When I finally did get a job, with The Economist, it paid about a third of what I'd been expecting as a consultant. I  had about a thousand dollars in loan payments, and of course, I had to live in New York, where my job was.  For the first time in my life, I understood what Victorian novelists meant when they described someone as "shabby".  Over the years since I'd had a steady income, my clothes had stretched out of shape, ripped, become stained, gone out of style.  I couldn't afford new ones.  And I wasn't one of those whizzy heroines who can make over her own clothes.  Instead, I frumped around in clothes that never looked quite right, and felt the way my clothes looked.

It took me a long, long time to crawl out of that hole.  I'll never make what I expected to make as a consultant.  I'll never have the job security that I had learned to expect in the pre-9/11 world.  The universe will always seem a potentially malevolent place to me, ready to unleash some unknown disaster at any moment.

I was in a better position than auto workers in many ways; I didn't own a home in a dying area, or have children who needed to be educated.  I'm not trying to claim that I managed to overcome with hard work and pluck, so why can't they?  What to do with a fifty year old who pegged his future to a failing industry is a real question.

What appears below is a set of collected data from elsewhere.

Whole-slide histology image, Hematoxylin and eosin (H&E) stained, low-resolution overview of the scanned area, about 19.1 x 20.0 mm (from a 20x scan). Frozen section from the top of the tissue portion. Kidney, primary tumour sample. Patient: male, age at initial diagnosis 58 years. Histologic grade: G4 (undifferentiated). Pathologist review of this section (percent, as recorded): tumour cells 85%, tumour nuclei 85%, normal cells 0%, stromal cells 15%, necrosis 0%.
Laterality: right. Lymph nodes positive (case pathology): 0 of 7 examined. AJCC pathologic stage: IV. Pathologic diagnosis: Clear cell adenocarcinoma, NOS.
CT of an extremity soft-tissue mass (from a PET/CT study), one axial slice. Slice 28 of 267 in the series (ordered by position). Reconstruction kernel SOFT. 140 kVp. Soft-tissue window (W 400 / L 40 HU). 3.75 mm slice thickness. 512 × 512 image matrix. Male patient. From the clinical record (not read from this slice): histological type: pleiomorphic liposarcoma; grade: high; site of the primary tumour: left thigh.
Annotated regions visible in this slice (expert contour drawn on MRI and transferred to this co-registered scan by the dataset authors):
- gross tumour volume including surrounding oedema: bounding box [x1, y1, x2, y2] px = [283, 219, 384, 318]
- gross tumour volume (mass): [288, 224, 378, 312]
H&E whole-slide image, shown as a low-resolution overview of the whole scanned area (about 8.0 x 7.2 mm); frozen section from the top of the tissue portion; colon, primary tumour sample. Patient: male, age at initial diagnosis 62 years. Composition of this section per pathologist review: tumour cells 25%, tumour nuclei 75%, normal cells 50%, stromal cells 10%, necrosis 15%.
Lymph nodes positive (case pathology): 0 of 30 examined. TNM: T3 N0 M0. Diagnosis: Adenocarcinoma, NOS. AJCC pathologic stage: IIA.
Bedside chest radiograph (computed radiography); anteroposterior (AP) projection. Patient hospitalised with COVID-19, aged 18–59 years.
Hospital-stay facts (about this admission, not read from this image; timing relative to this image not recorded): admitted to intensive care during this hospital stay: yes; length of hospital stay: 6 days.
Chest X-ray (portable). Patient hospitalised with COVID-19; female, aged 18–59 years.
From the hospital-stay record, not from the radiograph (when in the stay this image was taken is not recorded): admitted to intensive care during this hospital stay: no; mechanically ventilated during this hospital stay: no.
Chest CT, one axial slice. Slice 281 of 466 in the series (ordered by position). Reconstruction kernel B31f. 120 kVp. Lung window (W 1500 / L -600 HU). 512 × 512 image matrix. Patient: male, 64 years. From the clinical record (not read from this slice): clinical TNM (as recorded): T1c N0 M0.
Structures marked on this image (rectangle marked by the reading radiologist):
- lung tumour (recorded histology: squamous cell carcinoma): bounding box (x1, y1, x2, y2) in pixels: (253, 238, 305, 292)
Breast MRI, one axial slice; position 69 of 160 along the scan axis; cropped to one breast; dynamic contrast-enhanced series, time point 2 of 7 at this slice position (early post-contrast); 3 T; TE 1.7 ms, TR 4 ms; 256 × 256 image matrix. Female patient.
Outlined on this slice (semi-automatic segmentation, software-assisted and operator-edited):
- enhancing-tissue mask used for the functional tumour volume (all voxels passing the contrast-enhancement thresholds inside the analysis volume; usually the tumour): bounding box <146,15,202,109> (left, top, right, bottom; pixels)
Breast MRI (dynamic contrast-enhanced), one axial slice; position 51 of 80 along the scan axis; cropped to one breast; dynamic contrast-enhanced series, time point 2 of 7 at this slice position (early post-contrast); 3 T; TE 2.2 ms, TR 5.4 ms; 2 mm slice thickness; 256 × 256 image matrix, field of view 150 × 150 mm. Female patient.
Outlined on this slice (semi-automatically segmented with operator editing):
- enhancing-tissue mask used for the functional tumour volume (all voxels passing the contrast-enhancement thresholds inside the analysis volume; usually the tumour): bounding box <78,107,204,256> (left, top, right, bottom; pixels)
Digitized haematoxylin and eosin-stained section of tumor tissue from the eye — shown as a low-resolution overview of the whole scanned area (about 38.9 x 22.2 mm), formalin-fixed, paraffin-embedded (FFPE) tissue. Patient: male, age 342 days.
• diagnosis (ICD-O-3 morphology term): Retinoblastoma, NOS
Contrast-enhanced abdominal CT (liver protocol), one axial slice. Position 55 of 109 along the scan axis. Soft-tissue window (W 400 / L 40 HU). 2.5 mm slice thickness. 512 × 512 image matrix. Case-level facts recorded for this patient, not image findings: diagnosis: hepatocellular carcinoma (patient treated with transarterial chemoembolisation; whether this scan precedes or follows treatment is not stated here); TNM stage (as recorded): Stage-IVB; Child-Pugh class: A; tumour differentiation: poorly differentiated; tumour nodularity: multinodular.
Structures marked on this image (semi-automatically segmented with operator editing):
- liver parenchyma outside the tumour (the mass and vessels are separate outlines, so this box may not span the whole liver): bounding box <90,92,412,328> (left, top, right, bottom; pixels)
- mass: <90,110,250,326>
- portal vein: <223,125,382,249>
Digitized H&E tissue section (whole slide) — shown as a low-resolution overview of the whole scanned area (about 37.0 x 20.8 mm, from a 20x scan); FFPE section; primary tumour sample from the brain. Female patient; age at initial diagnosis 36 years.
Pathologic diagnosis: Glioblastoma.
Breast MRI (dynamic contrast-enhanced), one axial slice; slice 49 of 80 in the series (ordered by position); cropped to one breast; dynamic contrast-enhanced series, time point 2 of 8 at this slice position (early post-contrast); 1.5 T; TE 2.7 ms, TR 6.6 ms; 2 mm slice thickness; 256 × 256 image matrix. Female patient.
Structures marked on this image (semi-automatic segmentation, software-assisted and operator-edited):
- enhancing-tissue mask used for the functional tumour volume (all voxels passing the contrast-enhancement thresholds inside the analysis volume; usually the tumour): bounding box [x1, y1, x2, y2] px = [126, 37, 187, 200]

Nor do I think it's funny to see autoworkers who lived quite a bit better than most of America get their comeuppance.  It really doesn't matter what you make; losing everything, most especially your dreams and your sense of security, is one of the worst things that can happen to a person.  Laid-off consultants don't starve, of course, but neither will laid-off auto workers.  They'll just be forced several rungs down the economic ladder.  It will be humiliating, difficult, and it will sour a number of them permanently on life, and their country.  If I could stop that from happening to people, without making some other aspect of life much worse, I would.

But whatever your feeling about government intervention in the economy, or the correct level of income inequality, I think there's one thing we can all agree on:  for the world to get better, things that don't work have to fail.  We cannot keep alive every company, every car and every job that someone once liked, because that way lies stagnation and death.  Places where production decisions are made based on how much labor they can consume, rather than how much value they can produce, make everyone in society worse off in the long run.

So while I fully understand the human cost (I think), it has to be borne, for the same reason we couldn't save all the folks who loved their gentle home-weaving traditions, or their jobs making buggy whips.  This is, of course, easy to say, when I am not bearing it.  But I'm not against helping the auto workers transition to doing something else; I think unemployment assistance is a good idea, and should be extended during this crisis to at least 52 weeks.  I would be fine with a job training program, if we could find one that works (so far, government training programs seem to run from useless to actively harmful).  I'd be happy to take some of the money we aren't using bailing out auto companies, and offer relocation assistance to people who are trapped in factory towns.

I understand that this is not what the auto workers want; they want their jobs.  But while I am happy to help the auto workers, I am not happy to help them manufacture undesireable cars at massive social cost.  I too, would have liked to keep my job as a management consultant.  But I didn't have a right to have the job I wanted merely because I liked it.  And it wouldn't have been good for America if I had.